Opinion
No. 2021-01544 Index No. 713606/17
05-10-2023
Bhurtel Law Firm PLLC, Jackson Heights, NY (Dylan Brennan of counsel), for appellant. Tuch & Cohen LLP, Westbury, NY (Kenneth R. Tuch of counsel), for respondents.
Bhurtel Law Firm PLLC, Jackson Heights, NY (Dylan Brennan of counsel), for appellant.
Tuch & Cohen LLP, Westbury, NY (Kenneth R. Tuch of counsel), for respondents.

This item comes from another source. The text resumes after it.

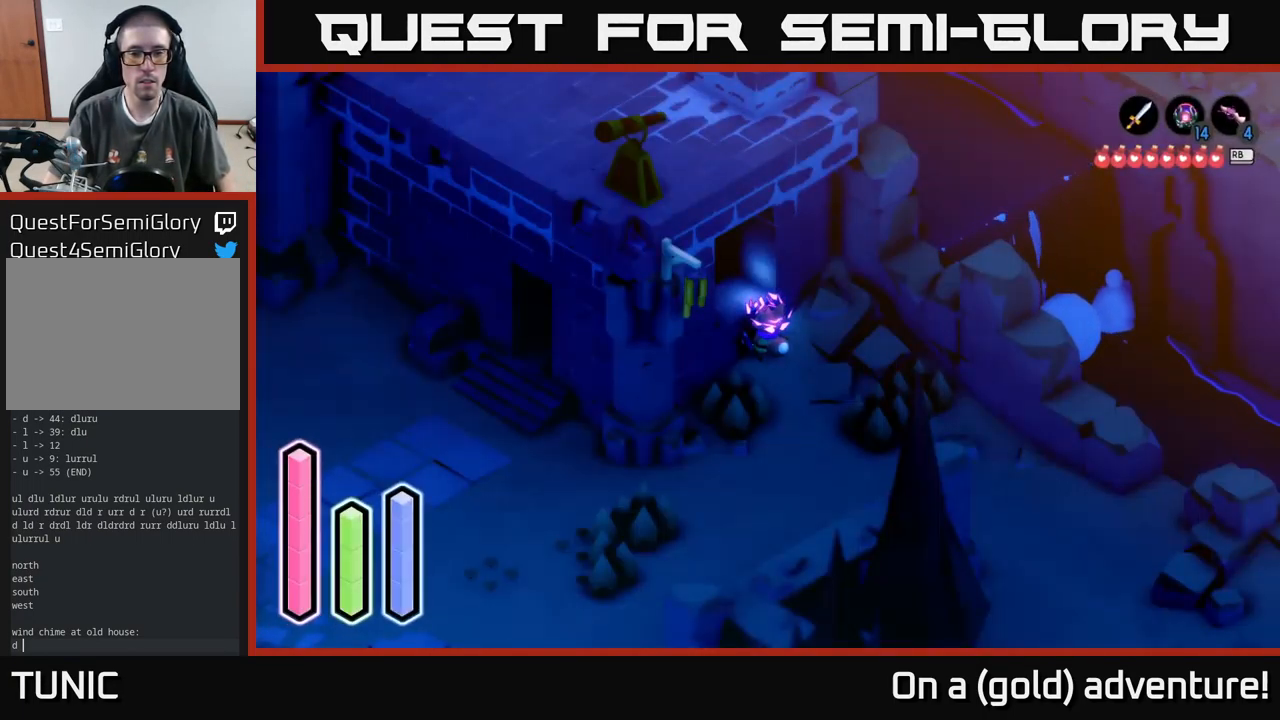
{"buttons": [], "left_stick": "center", "right_stick": "center", "events": []}
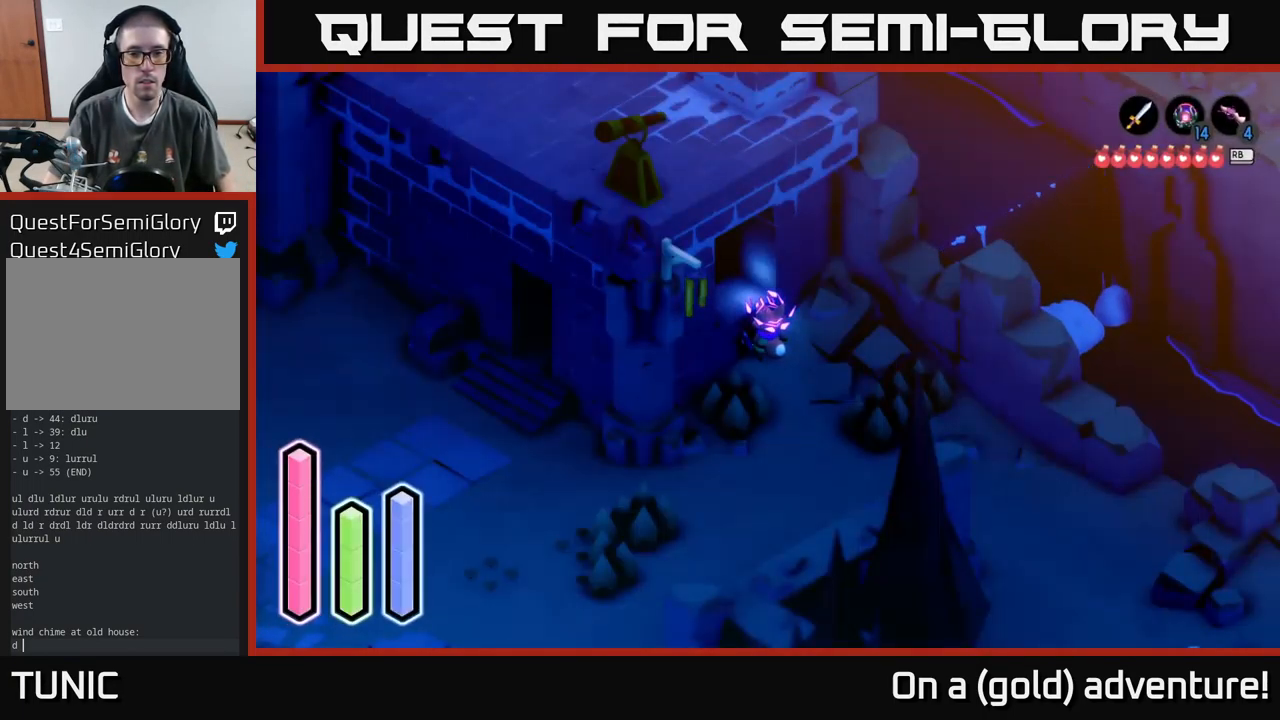
{"buttons": [], "left_stick": "center", "right_stick": "center", "events": []}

COLLEEN D. DUFFY, J.P. LINDA CHRISTOPHER JOSEPH A. ZAYAS LILLIAN WAN, JJ.
DECISION & ORDER
In an action, inter alia, to recover damages for strict products liability, the plaintiff appeals from an order of the Supreme Court, Queens County (Frederick D.R. Sampson, J.), entered January 21, 2021, as amended by an order of the same court entered December 7, 2021. The order entered January 21, 2021, as amended, denied the plaintiff's motion pursuant to CPLR 602(b) to remove an action entitled Travez Transportation, Inc. v Sherpa, pending in the Civil Court, Queens County, under Index No. 033406/19, to the Supreme Court, Queens County, and to consolidate that action with this action.
ORDERED that the order entered January 21, 2021, as amended, is reversed, on the facts and in the exercise of discretion, with costs, the plaintiff's motion pursuant to CPLR 602(b) to remove an action entitled Travez Transportation, Inc. v Sherpa, pending in the Civil Court, Queens County, under Index No. 033406/19, to the Supreme Court, Queens County, and to consolidate that action with this action is granted to the extent of removing the Civil Court action to the Supreme Court, Queens County, and directing that the actions shall be tried jointly, and the motion is otherwise denied.
On September 29, 2016, Ang Dawa Sherpa (hereinafter the decedent) was driving a vehicle that had been leased to him by Travez Transportation, Inc. (hereinafter Travez), when the vehicle struck the guardrail of a highway, causing property damage to the vehicle and personal injuries to the decedent. The decedent commenced this action in the Supreme Court against Travez, among others, alleging that the vehicle was defective and negligently maintained by Travez. Travez submitted an answer in which it alleged as an affirmative defense, inter alia, that the injuries sustained by the decedent were caused, in whole or in part, by his own culpable conduct.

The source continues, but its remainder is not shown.